Antonio Cruz / ABr

Uma denúncia no Tribunal Penal Internacional contra dirigentes cubanos alega que existe uma “escravatura” de médicos no estrangeiro, incluindo em Portugal. Mais de metade não se voluntariou a participar nas missões.

Vários dirigentes cubanos foram acusados de enviarem trabalhadores, nomeadamente médicos, para o estrangeiro, apenas para encher os cofres do Estado cubano. Os médicos fazem parte de “missões de internacionalização”, mas a denúncia apresentada no Tribunal Penal Internacional alega que se trata de uma fachada.

Segundo os dados da ONG Cuba Archive, estas missões poderão ter permitido um encaixe financeiro de 10 mil milhões de dólares ao estado cubano, em 2014, e 8 mil milhões em 2016.

As alegações são negadas por Javier Levy, da embaixada cubana em Lisboa, que diz ser “uma falta de respeito” pelo legado de cooperação entre os países, que diz ser reconhecido em todo o mundo.

Segundo o jornal espanhol ABC, os principais acusados são vários ministros cubanos, como José Ángel Portal Miranda, Rodrigo Malmierca Díaz, Bruno Rodríguez Parrilla e Margarita González Fernández. O destaque vai para Miguel Díaz-Canel, presidente desde abril do ano passado.

O diário espanhol informa ainda que os trabalhadores apenas recebem “entre 10 e 25%” dos vencimentos que eram anteriormente acordados, sendo que o restante do salário fica para o Estado cubano. O DN explica ainda que os médicos eram ainda proibidos de conduzir e era feito um controlo de pernoitas ou uma vigilância eletrónica.

A denúncia é relativa ao período entre 2002 até aos dias de hoje e engloba milhares de cubanos. Os trabalhadores seriam alegadamente perseguidos e ameaçados caso não cumprissem as exigências de Cuba ou abandonassem a missão.

“Demorou quase um ano de trabalho de documentação, onde começamos com uma perspetiva global de crimes contra a humanidade e entendemos, a determinado momento, que Cuba tinha uma vulnerabilidade nas suas ações ao exportar a sua escravidão para países terceiros que tinham acordos e tratados”, disse Javier Larrondo

, presidente dos Defensores dos Presos Cubanos.

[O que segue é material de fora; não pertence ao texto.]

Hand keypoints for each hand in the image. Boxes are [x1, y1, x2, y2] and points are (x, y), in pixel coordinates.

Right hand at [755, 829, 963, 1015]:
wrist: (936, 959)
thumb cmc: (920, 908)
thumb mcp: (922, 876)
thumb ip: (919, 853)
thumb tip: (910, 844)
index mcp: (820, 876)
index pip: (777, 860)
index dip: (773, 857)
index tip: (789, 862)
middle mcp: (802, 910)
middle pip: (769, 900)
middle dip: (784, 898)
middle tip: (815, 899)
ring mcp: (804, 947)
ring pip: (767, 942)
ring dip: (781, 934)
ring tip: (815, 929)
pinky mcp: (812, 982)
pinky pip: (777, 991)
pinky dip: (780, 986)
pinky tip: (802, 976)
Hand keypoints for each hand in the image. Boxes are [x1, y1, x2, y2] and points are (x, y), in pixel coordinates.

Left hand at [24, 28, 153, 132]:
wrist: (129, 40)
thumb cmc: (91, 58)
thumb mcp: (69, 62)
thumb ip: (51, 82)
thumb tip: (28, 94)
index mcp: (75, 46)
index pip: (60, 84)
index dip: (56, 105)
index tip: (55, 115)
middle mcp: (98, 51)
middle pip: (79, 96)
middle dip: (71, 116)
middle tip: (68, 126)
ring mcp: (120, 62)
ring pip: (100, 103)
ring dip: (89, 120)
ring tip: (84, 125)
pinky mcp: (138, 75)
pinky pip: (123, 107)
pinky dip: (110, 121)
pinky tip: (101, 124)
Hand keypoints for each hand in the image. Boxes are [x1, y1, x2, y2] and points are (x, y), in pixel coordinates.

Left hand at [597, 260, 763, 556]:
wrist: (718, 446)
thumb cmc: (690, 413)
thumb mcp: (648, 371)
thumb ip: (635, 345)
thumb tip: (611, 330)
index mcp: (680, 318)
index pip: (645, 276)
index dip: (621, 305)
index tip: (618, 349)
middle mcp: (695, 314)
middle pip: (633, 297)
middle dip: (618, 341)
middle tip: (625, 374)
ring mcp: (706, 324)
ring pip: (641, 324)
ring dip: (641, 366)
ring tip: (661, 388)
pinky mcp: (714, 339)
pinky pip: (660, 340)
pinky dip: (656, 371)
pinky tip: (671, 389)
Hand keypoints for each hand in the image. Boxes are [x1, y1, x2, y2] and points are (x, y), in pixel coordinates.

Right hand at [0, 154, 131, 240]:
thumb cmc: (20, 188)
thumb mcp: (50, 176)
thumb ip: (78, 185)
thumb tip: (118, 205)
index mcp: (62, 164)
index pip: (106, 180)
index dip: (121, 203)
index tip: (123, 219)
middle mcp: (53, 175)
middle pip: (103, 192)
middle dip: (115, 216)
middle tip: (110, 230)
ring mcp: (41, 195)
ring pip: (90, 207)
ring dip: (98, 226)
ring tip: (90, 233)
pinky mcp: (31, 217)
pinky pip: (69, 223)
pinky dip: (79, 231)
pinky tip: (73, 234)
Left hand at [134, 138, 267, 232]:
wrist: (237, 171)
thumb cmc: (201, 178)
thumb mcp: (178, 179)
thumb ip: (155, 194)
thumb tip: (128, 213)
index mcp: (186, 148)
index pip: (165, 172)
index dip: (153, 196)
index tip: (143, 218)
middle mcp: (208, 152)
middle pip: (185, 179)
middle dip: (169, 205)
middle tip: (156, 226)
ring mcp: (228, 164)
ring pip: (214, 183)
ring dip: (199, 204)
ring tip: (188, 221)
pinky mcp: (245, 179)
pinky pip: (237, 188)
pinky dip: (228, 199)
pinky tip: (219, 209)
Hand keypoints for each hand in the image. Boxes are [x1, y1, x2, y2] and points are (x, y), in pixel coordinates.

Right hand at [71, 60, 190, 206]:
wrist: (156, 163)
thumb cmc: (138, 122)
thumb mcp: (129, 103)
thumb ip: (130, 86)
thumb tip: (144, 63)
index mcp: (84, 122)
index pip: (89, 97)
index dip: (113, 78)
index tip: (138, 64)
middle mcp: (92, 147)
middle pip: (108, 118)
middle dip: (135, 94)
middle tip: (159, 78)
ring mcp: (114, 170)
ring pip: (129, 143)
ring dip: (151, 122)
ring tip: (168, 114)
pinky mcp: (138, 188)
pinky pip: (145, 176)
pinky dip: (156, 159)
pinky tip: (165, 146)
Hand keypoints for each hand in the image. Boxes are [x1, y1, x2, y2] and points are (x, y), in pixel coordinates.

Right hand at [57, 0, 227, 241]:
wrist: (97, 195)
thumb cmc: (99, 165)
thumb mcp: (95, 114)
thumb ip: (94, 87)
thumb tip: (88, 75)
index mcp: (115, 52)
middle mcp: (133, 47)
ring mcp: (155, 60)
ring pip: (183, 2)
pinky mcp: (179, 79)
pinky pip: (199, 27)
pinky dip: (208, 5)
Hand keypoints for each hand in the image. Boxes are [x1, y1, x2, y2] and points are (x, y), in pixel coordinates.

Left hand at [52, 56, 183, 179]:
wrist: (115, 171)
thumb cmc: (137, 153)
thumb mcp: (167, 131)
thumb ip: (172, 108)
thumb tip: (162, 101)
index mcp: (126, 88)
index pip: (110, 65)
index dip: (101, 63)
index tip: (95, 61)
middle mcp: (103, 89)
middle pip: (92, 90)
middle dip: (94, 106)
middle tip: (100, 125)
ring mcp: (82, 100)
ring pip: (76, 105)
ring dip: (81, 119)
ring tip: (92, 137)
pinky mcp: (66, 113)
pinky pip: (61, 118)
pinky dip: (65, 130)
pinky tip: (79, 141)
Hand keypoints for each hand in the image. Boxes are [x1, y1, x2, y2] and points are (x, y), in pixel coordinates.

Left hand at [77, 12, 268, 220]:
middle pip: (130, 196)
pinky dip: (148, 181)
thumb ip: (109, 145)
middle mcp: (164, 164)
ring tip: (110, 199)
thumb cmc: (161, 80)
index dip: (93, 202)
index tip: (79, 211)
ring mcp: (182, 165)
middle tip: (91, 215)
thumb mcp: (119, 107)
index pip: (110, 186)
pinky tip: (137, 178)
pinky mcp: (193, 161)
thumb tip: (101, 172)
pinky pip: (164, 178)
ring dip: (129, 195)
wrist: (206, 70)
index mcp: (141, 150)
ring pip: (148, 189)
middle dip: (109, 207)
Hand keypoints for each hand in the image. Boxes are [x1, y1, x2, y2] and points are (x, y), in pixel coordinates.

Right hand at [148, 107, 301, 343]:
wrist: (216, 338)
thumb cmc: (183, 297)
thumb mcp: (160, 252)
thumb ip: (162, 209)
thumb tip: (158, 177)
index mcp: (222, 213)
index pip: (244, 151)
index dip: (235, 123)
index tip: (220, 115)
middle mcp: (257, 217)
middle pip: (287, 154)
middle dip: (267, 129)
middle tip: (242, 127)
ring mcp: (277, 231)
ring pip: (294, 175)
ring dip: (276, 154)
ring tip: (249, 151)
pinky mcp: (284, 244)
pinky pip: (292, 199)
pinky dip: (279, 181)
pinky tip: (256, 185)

Larrondo confirma que há violações dos direitos humanos e que com esta denúncia o governo cubano ficava “finalmente vulnerável à verdade legal”.

As supostas “missões de internacionalização” duram aproximadamente três anos e dezenas de milhares de trabalhadores participaram nelas. Países como Portugal, Itália, Suíça, Malta e Brasil são mencionados na denúncia feita em Haia, na Holanda.

Confissões “tiradas a ferros”

Larrondo refere ainda que foi complicado arranjar depoimentos, uma vez que agentes de segurança cubanos faziam esforços para evitar que ele conseguisse confissões dos profissionais no estrangeiro. Através uma campanha publicitária segmentada no Facebook, conseguiu chegar a 15 mil pessoas.

Muitos não responderam por medo de uma possível repressão, mas ainda assim, conseguiu 70 testemunhos, dos quais 46 foram verificados e publicados. A ABC teve acesso aos depoimentos e descobriu que mais de metade dos médicos (56,2%) não se voluntariou a participar nas missões.

Além disso, 39,1% foram “pressionados” a participarem e metade deles viram-se obrigados a aceitar com “medo de serem marcados de maneira negativa no seu trabalho ou no seu ambiente pessoal”.

Com um salário entre 30 a 50 dólares por mês em Cuba, quase todos os médicos (97,8%) disseram que as promessas de um melhor rendimento foram a principal razão para terem aceitado participar na missão.